En affaires, il est crucial d’être au bon endroit au bon moment. Pour Thiel, qui a été parmi les premiers à investir dans Facebook, si ses créateurs avaient terminé leurs études universitaires et attendu deux ou trois ans pour lancer le projet, il aurait été trop tard.

Ainsi, Peter Thiel a mis sur pied une série d’initiatives qui vont dans le sens de ses convictions. En 2011, il créé le programme 20 Under 20, qui sélectionne 20 jeunes de moins de 20 ans et  offre à chacun une bourse de 100 000 $ en l’espace de deux ans pour les aider à monter une  start-up, une organisation non gouvernementale ou un projet de recherche dans le domaine des technologies. La condition pour y participer : abandonner ses études pendant la durée du programme. Des candidats de partout sur la planète appliquent et sont invités à s’installer en Californie dans la Silicon Valley. Le programme aspire à fournir les contacts nécessaires à ces jeunes pour prospérer.

Un autre amant du unschooling, Dale Stephens, a plutôt fondé un centre de formation entièrement en ligne : uncollege.org. Il a été invité par Peter Thiel à participer au programme 20 Under 20 et a été hissé au rang d’étoile montante dans son domaine.  Uncollege.org continue à prendre de l’expansion et mise désormais sur les stages à l’étranger; un principe de base du unschooling. Dale Stephens aspire désormais à imposer son organisation en tant qu’alternative à l’enseignement public.
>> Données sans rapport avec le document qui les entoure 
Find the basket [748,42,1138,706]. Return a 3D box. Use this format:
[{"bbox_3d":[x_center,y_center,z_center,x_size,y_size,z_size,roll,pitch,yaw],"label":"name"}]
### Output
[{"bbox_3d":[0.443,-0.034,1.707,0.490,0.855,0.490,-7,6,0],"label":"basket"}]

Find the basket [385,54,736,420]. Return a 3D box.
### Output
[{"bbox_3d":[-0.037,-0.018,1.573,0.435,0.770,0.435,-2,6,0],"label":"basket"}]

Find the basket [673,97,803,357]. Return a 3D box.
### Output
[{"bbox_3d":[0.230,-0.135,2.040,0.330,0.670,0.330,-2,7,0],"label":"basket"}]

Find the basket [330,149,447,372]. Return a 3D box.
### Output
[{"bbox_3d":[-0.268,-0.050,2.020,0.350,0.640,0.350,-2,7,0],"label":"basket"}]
Certains observateurs y voient néanmoins un certain paradoxe. Nonobstant la valeur d’un diplôme, les études ont également pour but d’élargir nos horizons, ce qui est loin d’être assuré quand on entre si jeune sur le marché du travail et dans le monde des affaires, de la finance et des hautes technologies.  Le danger est bien réel.  Pourtant, c’est ce qui semble plaire aux amants du unschooling : l’école à la carte et la possibilité de faire ce qu’on veut quand on veut, à tort ou à raison. Autrement dit, la bataille ne se fait pas contre la scolarité, mais plutôt contre l’école telle que nous la connaissons.

Survivre à son fondateur

L’arrivée des icônes du unschooling laisse toutefois planer des doutes quant à la survie de ces compagnies à leurs fondateurs. Apple connaît un recul par rapport à l’an dernier, alors que Steve Jobs était toujours aux commandes. Bien qu’étant le trentième employé à avoir été embauché par Bill Gates, Steve Ballmer a lui aussi connu quelques difficultés depuis son arrivée à la tête de Microsoft.
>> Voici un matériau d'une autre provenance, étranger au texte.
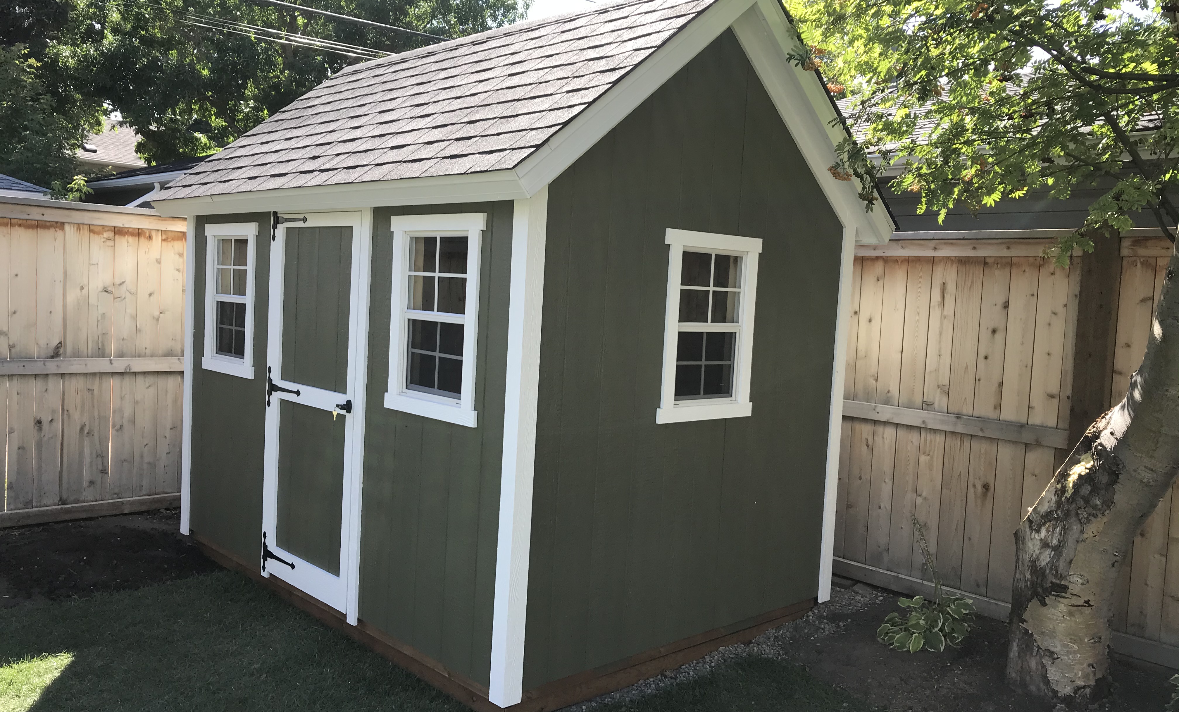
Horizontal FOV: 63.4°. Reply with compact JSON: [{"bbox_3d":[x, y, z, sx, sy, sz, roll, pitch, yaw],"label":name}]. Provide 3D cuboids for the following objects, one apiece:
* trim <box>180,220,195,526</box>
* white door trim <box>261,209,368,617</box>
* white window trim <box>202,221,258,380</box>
[{"bbox_3d":[-2.357,0.114,5.677,0.075,1.890,0.095,0,5,-44],"label":"trim"},{"bbox_3d":[-1.333,0.231,4.580,0.055,1.826,0.830,0,5,-44],"label":"white door trim"},{"bbox_3d":[-1.971,-0.311,5.241,0.035,0.819,0.658,0,5,-44],"label":"white window trim"}]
Parfois, les fondateurs sont eux-mêmes mis à la porte après des résultats décevants. Ça a été le cas de Steve Jobs au milieu des années 80. À l’inverse, la montée de LinkedIn suite à l’arrivée d’un ancien de Yahoo vient nuancer cette situation.

Une étude de la Harvard Business School effectuée auprès de 457 entreprises du domaine des technologies démontre que généralement, les professionnels qui détiennent moins de parts dans l’entreprise ont plus de succès que les présidents fondateurs ayant un plus grand contrôle sur leur entreprise. L’incitatif est simple : celui qui possède moins tente de maximiser sa part du gâteau.

D’autres recherches vont dans le sens opposé. Certaines affirment que les créateurs sont de meilleurs patrons à long terme, puisqu’ils sont généralement à l’affût des dernières tendances et ont une meilleure connaissance de leurs marchés respectifs.

Finalement, l’innovation peut se faire sur deux axes : le modèle d’affaires ou encore le produit en tant que tel. Il existe toutefois très peu de documentation pour étayer cette distinction pourtant cruciale et qui nous permettrait de mieux comprendre les succès des icônes du unschooling.